I write about my life from my perspective. Most of the events that I describe have happened in some form or another — not everything has happened exactly as portrayed; some things have, though. They’re easy to spot. They’re the ones that sound like I made them up. Seriously, there are some things that even I can’t make up! Other things, on occasion, must be punched up to make them more interesting or compressed for brevity. In other words, there are times when I take poetic license. It’s my blog and I can write what I want to.
In terms of the players, particularly Fang, Fangette, and my co-workers, they, of course, exist. I’m not that creative, people! They do, however, exist in my little corner of the bloggy universe to make me look better. Here, I’m perfect and the rest of the world is flawed. It’s my blog and I can write what I want to.
Stories about my workplace are, for the most part, not exaggerated. If anything, I’ve probably toned them down — for believability. Working with the public can be, by turns, both frustrating and heartwarming. Most of the experiences that I choose to write about here would fall into the former category. Hey, it’s cheaper than therapy. Still, I’ve been known to embellish now and again — for dramatic effect. That being said, it’s my blog and I can write what I want to.
The only pieces that I’ve published on this blog that are 100% accurate are the ones I’ve written about my cat. The Great Fanganini deserves to be portrayed honestly. He’s a cat, for crying out loud! As such, he’s more or less an innocent bystander. Even when he does disgusting things like chewing up and regurgitating plastic bags, he’s easily forgiven. He is, after all, a cat. He is also the only living thing in my life that exists merely to make me feel better. He’s a great cuddler — provided he doesn’t have a mouth full of partially masticated grocery store bag. I owe him honesty, but he’s the only one to whom I owe any such thing. Again, it’s my blog and I can write what I want to.
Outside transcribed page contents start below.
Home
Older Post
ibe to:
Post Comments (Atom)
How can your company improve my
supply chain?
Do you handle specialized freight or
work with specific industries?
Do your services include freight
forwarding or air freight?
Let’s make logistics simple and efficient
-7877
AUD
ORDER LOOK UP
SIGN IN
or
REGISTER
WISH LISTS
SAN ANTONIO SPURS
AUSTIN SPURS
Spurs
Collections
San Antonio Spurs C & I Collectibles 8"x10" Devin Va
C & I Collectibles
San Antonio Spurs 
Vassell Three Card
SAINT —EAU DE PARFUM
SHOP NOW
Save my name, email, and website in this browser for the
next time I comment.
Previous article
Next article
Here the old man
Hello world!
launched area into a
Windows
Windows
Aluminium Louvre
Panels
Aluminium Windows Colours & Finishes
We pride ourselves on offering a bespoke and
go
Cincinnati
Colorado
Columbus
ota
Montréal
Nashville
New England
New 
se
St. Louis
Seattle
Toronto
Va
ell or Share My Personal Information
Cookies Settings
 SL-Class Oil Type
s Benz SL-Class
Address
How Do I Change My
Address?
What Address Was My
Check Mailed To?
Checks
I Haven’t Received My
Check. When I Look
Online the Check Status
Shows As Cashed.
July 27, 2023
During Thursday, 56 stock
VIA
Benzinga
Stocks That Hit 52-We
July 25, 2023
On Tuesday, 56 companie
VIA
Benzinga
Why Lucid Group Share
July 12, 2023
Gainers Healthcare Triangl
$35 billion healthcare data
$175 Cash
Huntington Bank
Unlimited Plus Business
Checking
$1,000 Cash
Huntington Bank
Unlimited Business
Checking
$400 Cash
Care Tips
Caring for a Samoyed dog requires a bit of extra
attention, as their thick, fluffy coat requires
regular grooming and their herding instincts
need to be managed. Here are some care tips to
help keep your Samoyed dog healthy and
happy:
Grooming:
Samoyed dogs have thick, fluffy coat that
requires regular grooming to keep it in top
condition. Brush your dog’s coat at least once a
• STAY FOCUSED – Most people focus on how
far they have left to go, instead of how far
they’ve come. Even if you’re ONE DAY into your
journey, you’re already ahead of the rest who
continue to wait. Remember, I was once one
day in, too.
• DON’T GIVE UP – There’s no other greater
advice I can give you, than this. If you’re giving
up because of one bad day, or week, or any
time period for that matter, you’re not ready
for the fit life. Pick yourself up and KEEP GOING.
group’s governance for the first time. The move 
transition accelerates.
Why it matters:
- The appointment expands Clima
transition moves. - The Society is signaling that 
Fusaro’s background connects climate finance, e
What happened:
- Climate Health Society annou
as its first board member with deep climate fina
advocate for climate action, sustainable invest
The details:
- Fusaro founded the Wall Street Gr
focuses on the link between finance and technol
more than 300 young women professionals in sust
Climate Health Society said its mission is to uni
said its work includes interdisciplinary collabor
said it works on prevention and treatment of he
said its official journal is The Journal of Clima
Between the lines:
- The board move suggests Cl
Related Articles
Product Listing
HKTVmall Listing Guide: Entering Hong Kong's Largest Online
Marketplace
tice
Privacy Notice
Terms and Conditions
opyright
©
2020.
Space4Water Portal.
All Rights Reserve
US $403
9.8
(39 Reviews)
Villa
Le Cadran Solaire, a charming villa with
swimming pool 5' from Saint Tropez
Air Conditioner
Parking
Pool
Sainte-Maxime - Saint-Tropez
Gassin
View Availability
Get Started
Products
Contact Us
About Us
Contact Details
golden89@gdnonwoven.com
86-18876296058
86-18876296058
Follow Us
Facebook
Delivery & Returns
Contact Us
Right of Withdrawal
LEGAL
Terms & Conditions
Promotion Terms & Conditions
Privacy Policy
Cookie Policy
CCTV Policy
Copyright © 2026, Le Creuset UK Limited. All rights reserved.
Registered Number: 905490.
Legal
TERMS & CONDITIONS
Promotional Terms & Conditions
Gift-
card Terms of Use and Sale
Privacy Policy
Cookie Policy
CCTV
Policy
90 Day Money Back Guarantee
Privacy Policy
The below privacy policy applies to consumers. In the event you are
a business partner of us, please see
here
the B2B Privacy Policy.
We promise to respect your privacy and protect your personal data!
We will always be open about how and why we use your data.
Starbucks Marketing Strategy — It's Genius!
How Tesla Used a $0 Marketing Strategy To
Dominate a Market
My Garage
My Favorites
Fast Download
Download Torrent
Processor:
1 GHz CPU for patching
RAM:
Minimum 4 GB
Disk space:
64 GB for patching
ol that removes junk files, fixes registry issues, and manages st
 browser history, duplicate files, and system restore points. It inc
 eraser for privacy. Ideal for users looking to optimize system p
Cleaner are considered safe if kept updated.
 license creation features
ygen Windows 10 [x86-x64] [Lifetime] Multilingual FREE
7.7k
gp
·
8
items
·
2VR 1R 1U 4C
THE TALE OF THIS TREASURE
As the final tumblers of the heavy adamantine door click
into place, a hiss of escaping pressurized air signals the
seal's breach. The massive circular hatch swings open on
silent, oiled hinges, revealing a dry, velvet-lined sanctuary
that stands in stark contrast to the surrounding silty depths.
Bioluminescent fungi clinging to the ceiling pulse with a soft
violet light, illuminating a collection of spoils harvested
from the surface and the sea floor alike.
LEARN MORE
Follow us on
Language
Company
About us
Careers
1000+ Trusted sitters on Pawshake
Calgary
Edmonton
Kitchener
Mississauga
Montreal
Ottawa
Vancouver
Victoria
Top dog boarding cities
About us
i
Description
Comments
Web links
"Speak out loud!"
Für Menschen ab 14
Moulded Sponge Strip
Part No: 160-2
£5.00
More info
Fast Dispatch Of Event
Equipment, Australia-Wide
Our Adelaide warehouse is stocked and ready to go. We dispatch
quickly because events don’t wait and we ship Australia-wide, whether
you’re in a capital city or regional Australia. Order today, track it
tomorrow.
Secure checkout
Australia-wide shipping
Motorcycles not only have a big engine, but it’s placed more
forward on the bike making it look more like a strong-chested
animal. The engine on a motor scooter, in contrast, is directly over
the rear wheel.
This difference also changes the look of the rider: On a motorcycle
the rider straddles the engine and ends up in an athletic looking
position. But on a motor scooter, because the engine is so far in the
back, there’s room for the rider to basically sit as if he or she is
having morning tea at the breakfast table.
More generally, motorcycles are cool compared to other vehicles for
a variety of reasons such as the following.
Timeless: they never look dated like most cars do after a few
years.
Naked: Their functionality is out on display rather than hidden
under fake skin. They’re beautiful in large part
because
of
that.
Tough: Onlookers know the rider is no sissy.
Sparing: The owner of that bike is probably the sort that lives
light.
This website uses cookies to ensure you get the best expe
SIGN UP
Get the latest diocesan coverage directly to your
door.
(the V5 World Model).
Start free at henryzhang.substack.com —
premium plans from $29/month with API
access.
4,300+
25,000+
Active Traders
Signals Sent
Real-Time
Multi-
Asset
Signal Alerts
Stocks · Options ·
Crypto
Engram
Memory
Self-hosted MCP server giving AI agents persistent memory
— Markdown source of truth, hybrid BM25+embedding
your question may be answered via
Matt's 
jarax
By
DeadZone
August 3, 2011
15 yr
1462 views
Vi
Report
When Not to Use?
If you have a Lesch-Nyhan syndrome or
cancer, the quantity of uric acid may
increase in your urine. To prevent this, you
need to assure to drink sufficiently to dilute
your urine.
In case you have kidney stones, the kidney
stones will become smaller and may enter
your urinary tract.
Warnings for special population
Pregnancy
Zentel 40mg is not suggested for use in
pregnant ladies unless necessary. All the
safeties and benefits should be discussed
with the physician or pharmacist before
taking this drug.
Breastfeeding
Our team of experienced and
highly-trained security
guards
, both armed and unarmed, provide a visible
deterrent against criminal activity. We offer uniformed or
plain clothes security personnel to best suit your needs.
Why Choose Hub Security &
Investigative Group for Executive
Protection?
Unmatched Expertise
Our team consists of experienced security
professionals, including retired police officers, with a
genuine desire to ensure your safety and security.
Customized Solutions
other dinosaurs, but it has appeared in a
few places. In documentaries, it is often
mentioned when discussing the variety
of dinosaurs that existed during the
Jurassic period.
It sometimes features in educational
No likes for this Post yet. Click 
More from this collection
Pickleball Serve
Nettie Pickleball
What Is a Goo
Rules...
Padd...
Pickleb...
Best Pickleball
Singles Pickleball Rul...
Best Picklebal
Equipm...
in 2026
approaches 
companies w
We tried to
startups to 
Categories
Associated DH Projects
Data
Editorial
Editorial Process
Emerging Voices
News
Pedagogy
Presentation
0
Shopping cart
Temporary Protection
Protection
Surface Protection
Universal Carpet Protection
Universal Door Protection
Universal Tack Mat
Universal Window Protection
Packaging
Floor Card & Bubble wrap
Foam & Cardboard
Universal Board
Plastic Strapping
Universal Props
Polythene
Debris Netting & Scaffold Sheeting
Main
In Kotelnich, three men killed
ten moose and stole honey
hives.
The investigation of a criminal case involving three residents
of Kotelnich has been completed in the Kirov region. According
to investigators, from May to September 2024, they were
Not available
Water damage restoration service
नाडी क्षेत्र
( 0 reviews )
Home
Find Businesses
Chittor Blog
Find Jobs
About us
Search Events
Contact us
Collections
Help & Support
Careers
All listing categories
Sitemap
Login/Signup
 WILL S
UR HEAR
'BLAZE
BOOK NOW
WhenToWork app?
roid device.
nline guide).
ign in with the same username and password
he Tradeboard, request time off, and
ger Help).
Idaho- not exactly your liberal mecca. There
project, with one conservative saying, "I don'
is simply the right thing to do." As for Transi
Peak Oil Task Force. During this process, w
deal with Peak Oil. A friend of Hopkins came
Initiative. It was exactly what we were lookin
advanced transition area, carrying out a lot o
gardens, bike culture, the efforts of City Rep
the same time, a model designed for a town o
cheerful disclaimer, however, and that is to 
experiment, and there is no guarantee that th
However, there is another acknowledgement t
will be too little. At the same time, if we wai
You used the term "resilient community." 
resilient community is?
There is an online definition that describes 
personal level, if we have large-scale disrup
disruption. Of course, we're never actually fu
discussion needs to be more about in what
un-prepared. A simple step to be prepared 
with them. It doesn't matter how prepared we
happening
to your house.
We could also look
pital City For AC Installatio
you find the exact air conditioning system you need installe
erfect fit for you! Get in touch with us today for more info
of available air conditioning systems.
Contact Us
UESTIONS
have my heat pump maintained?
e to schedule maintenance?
When I’m writing about people I change their names — for their protection and, I suppose on some level, my own. (Hey! This is Jersey, folks!) For example, I’m not really married to a man named “Fang”, although that would be pretty cool if I were. More and more I find myself referring to him as “Fang”, which can at times be problematic — for both of us. If you’ve really pissed me off, don’t be surprised if I use your real name. It’s probably best to remind yourself, if you are planning on tangling with me, that I have a blog and I can write what I want to.